The first thing to notice is the flight of capital continues apace, out of Europe and into the US Treasury bond market. The yield on a US 10-year Treasury bond is just 1.92 per cent. That’s low for 10-year money. But two-year paper is yielding just 0.26 per cent.

Money, in other words, is virtually free. Bear in mind that price and yield are inverse so, as buyers flood into the haven of the world’s biggest and most liquid market, bond prices rise and interest rates fall.

WE HAD some fun this week reporting the analysis of Geoff Dunsford, an actuary who roasted the health lobby for its figures on obesity and smoking. These afflictions are apparently costing society $58 billion and $31.5 billion respectively, each year! Smokers and obese people are of course doing everybody a favour by generally not sticking around too long after their working lives to be a drag on the public purse.

Dunsford struck at the heart of the fancy valuation methodology. It came down to VSL, the value of a statistical life. Multiplying the number of disability adjusted life years (DALYs) by the value of a statistical life (VSLY) accounted for $50 billion of this $58 billion in costs of obesity.

That’s right, a hypothetical price for a hypothetical person who is never going to cost anybody anything anyway.

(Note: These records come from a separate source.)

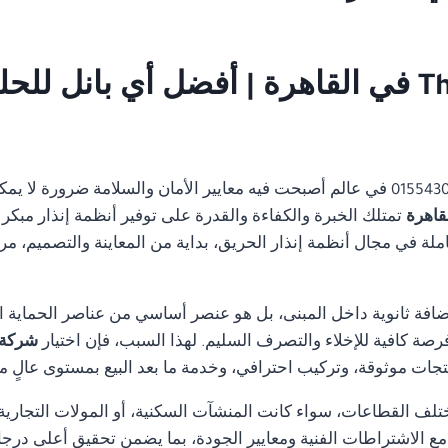
شركة صيانة Thorn fire alarm في القاهرة | أفضل أ
01554305486 في عالم أصبحت فيه معايير الأمان والسلامة ضرورة ل
تمتلك الخبرة والكفاءة والقدرة على توفير أنظمة إنذار مبكر 
 في مجال أنظمة إنذار الحريق، بداية من المعاينة والتصميم، مرورً
ضافة ثانوية داخل المبنى، بل هو عنصر أساسي من عناصر الحماية ا
رصة كافية للإخلاء والتصرف السليم. لهذا السبب، فإن اختيار
شركة صيانة  alarm
جات موثوقة، وتركيب احترافي، وخدمة ما بعد البيع بمستوى عالٍ م
تلف القطاعات، سواء كانت المنشآت السكنية، أو المولات التجارية، 
ة مع الاشتراطات الفنية ومعايير الجودة، بما يضمن تحقيق أعلى درجا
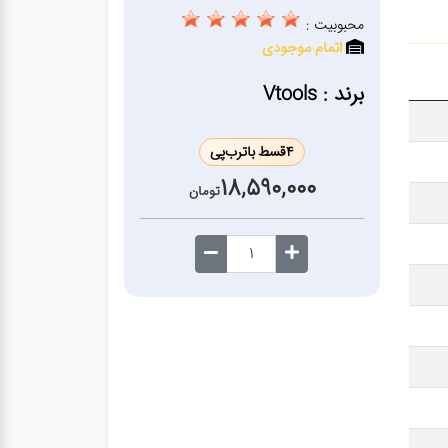
محبوبیت :
اتمام موجودی
برند : Vtools
4
قسط با
ترب‌پی
18,590,000
تومان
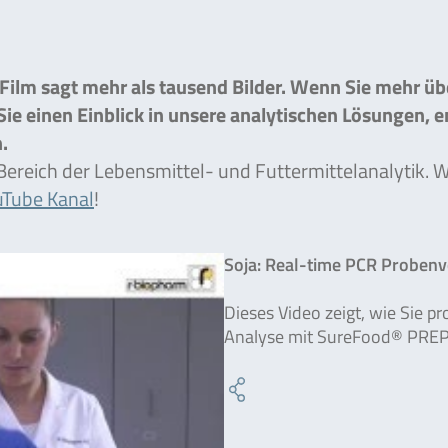
 Film sagt mehr als tausend Bilder. Wenn Sie mehr ü
e einen Einblick in unsere analytischen Lösungen, 
.
Bereich der Lebensmittel- und Futtermittelanalytik.
uTube Kanal
!
Soja: Real-time PCR Probenv
Dieses Video zeigt, wie Sie p
Analyse mit SureFood® PREP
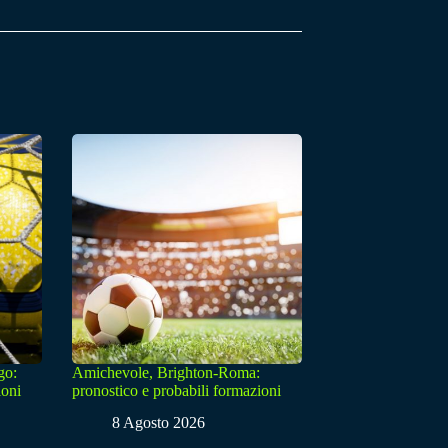
go:
Amichevole, Brighton-Roma:
ioni
pronostico e probabili formazioni
8 Agosto 2026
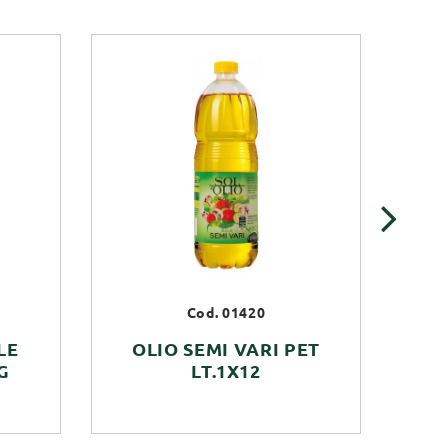
›
Cod. 01420
LE
OLIO SEMI VARI PET
O
G
LT.1X12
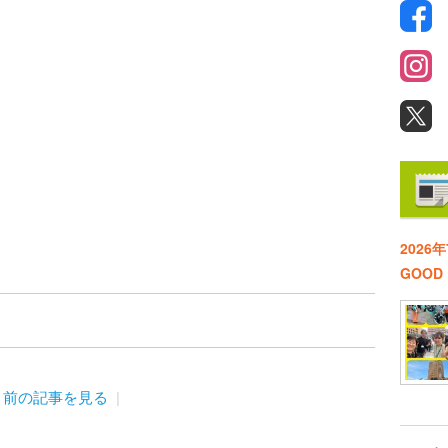
2026
GOO
前の記事を見る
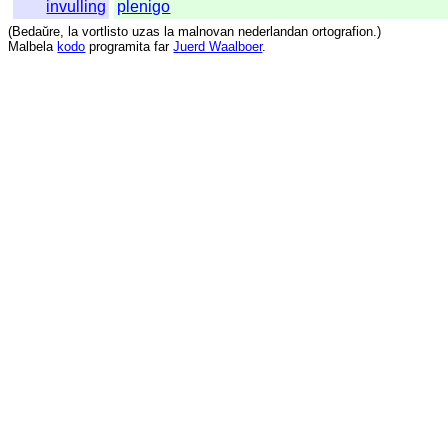
invulling
plenigo
(
Bedaŭre
,
la
vortlisto
uzas
la
malnovan
nederlandan
ortografion
.)
Malbela
kodo
programita
far
Juerd Waalboer
.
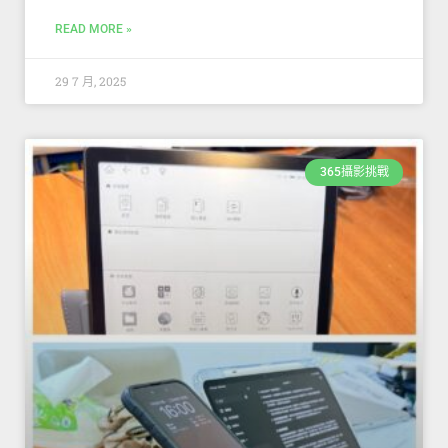
READ MORE »
29 7 月, 2025
365攝影挑戰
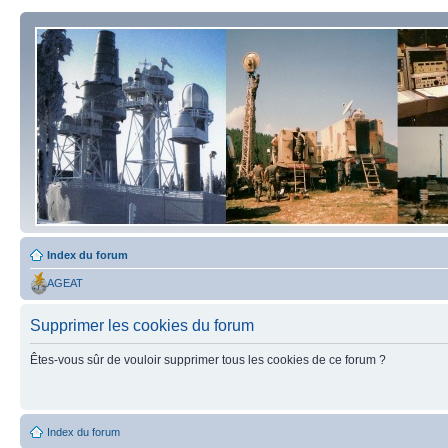
Index du forum
AGEAT
Supprimer les cookies du forum
Êtes-vous sûr de vouloir supprimer tous les cookies de ce forum ?
Index du forum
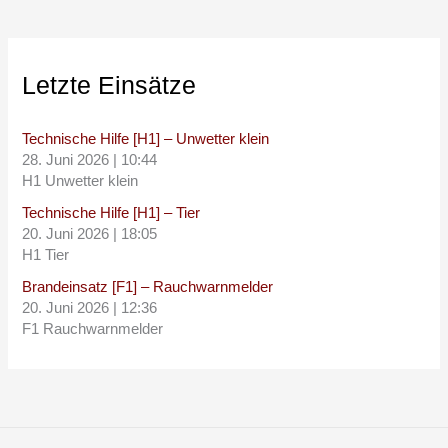
Letzte Einsätze
Technische Hilfe [H1] – Unwetter klein
28. Juni 2026
|
10:44
H1 Unwetter klein
Technische Hilfe [H1] – Tier
20. Juni 2026
|
18:05
H1 Tier
Brandeinsatz [F1] – Rauchwarnmelder
20. Juni 2026
|
12:36
F1 Rauchwarnmelder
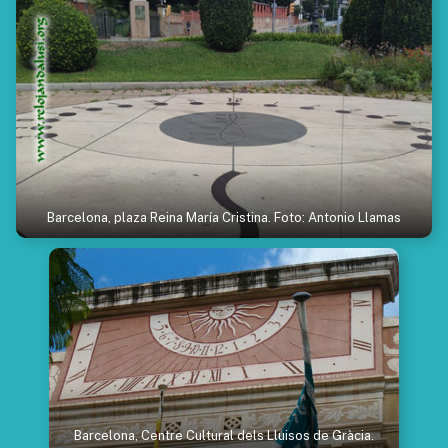
Barcelona, plaza Reina María Cristina. Foto: Antonio Llamas
Barcelona, Centre Cultural dels Lluisos de Gràcia.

What of the countervailing effects of smoking on obesity? Should the obese person’s VSLY of $266,843 (VSL a year) decrease by $53,267, which is the smoker’s VSLY, were the obese person to take up smoking, lose weight but then die of lung cancer?

Should we add a premium to the large smoker/drinker for the entertainment they bring others?

Obese drinking smokers usually have a superior sense of humour, hence their loss arguably imposes a greater cost on society than the loss of a dour, skinny smoking non-drinker.